2. Pass the wf-id as the `"target"` string (no selector syntax around it).
- For elements with stable HTML attributes, regular CSS works: `'#submit'`, `'button[type="submit"]'`, `'input[name="q"]'`, etc.
- When a CSS selector is unreliable — elements inside iframes, duplicate HTML ids, or deeply generated markup — use wf-ids instead.
- If `act_type` fails with "Target must resolve to editable element", re-take a DOM snapshot with `webfuseIDs: true` and target the inner input wf-id directly.
## Argument shape
- Parameter names must match the schema exactly — use the exact casing declared (e.g. `webfuseIDs`, `crossFrame`, NOT `webfuseids`, `crossframe`).

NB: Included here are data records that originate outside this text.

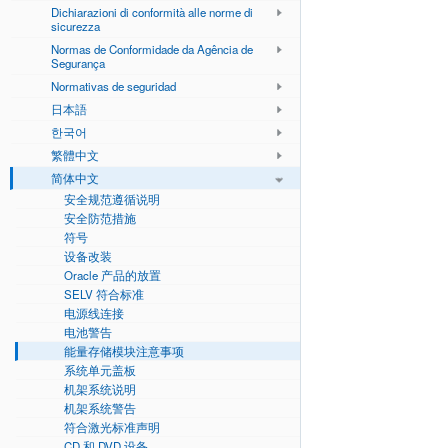
Dichiarazioni di conformità alle norme di
sicurezza
Normas de Conformidade da Agência de
Segurança
Normativas de seguridad
日本語
한국어
繁體中文
简体中文
安全规范遵循说明
安全防范措施
符号
设备改装
Oracle 产品的放置
SELV 符合标准
电源线连接
电池警告
能量存储模块注意事项
系统单元盖板
机架系统说明
机架系统警告
符合激光标准声明
CD 和 DVD 设备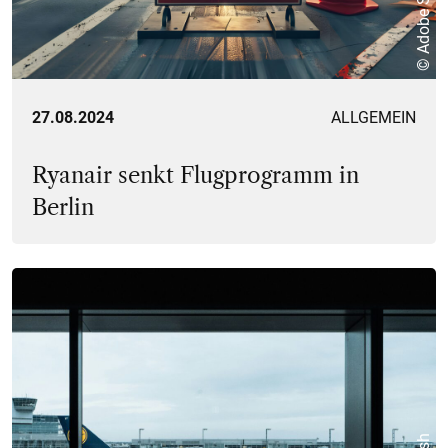
27.08.2024
ALLGEMEIN
Ryanair senkt Flugprogramm in
Berlin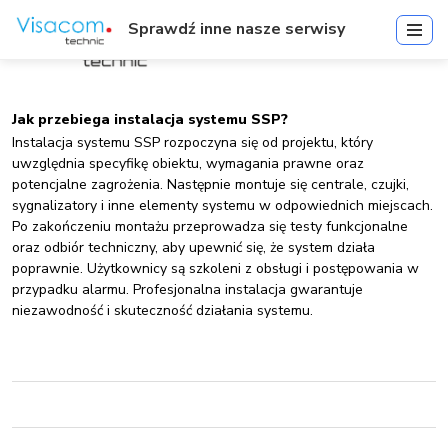
Sprawdź inne nasze serwisy
Jak przebiega instalacja systemu SSP?
Instalacja systemu SSP rozpoczyna się od projektu, który
uwzględnia specyfikę obiektu, wymagania prawne oraz
potencjalne zagrożenia. Następnie montuje się centrale, czujki,
sygnalizatory i inne elementy systemu w odpowiednich miejscach.
Po zakończeniu montażu przeprowadza się testy funkcjonalne
oraz odbiór techniczny, aby upewnić się, że system działa
poprawnie. Użytkownicy są szkoleni z obsługi i postępowania w
przypadku alarmu. Profesjonalna instalacja gwarantuje
niezawodność i skuteczność działania systemu.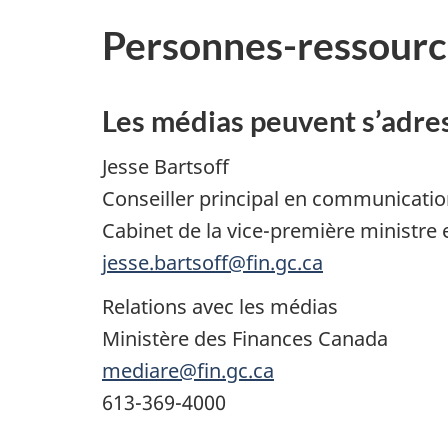
Personnes-ressourc
Les médias peuvent s’adres
Jesse Bartsoff
Conseiller principal en communicati
Cabinet de la vice-première ministre 
jesse.bartsoff@fin.gc.ca
Relations avec les médias
Ministère des Finances Canada
mediare@fin.gc.ca
613-369-4000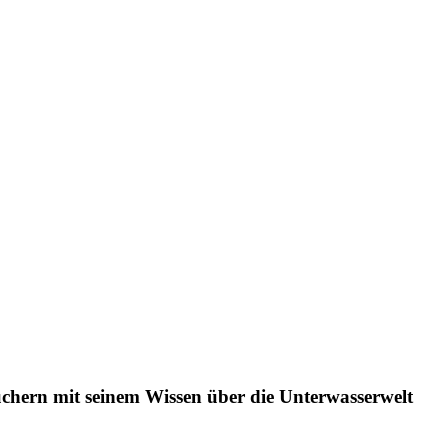
uchern mit seinem Wissen über die Unterwasserwelt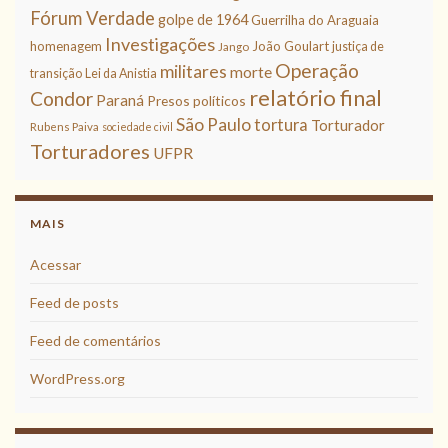
Fórum Verdade
golpe de 1964
Guerrilha do Araguaia
Investigações
homenagem
João Goulart
justiça de
Jango
Operação
militares
morte
transição
Lei da Anistia
relatório final
Condor
Paraná
Presos políticos
São Paulo
tortura
Torturador
Rubens Paiva
sociedade civil
Torturadores
UFPR
MAIS
Acessar
Feed de posts
Feed de comentários
WordPress.org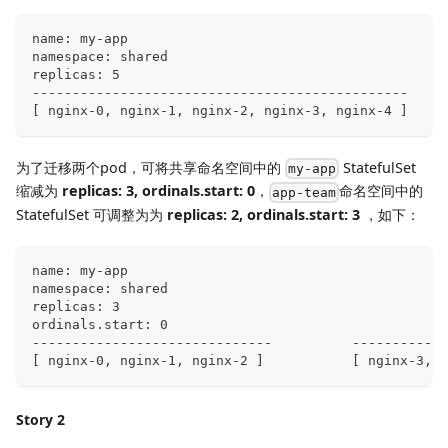
name: my-app
namespace: shared
replicas: 5
-----------------------------------------------
[ nginx-0, nginx-1, nginx-2, nginx-3, nginx-4 ]
为了迁移两个pod，可将共享命名空间中的
StatefulSet
my-app
缩减为
replicas: 3, ordinals.start: 0
，
命名空间中的
app-team
StatefulSet 可调整为为
replicas: 2, ordinals.start: 3
，如下：
ordinals
------------------------------
[ nginx-0, nginx-1, nginx-2 ]	
Story 2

- A parameter whose schema type is `"object"` must be sent as a JSON object, NOT as a JSON-encoded string. Write the object body directly inside the parameter; do not wrap it in quotes.
- Nested keys belong inside their parent object. Do not hoist them to the top level. If the schema declares `"options"` as an object containing `"webfuseIDs"` and `"root"`, those keys go inside `options`, not at the top level.
## Performing actions
- Dismiss any consent dialog (cookie banners, GDPR notices, newsletter popups, or other modals) immediately before interacting with page content. Do not try to click navigation or form elements until the overlay is gone.
- `"moveMouse"` defaults to true in all action tools — do not explicitly disable it unless the element is already focused and mouse movement is undesirable.
- For native HTML `<select>` dropdowns, use `act_select` (not `act_click`). Pass the option's value attribute, not its display text.
- For keyboard shortcuts: key events are dispatched to the page, not the OS. Standard editing keys (Enter, Backspace, Delete) work as expected. OS-level shortcuts such as Ctrl+C or Ctrl+V will NOT work unless the page has explicitly implemented them.
## Error handling
- Tool results contain an `isError` field. If true, read the `content` field for error details, analyze the cause, and adjust your strategy before retrying.
- Do not change argument shape in response to a tool error. Errors are about content (wrong selector, missing element) — the next call uses the same parameter names and the same nesting.
If unsure — ask the user for clarification or additional information.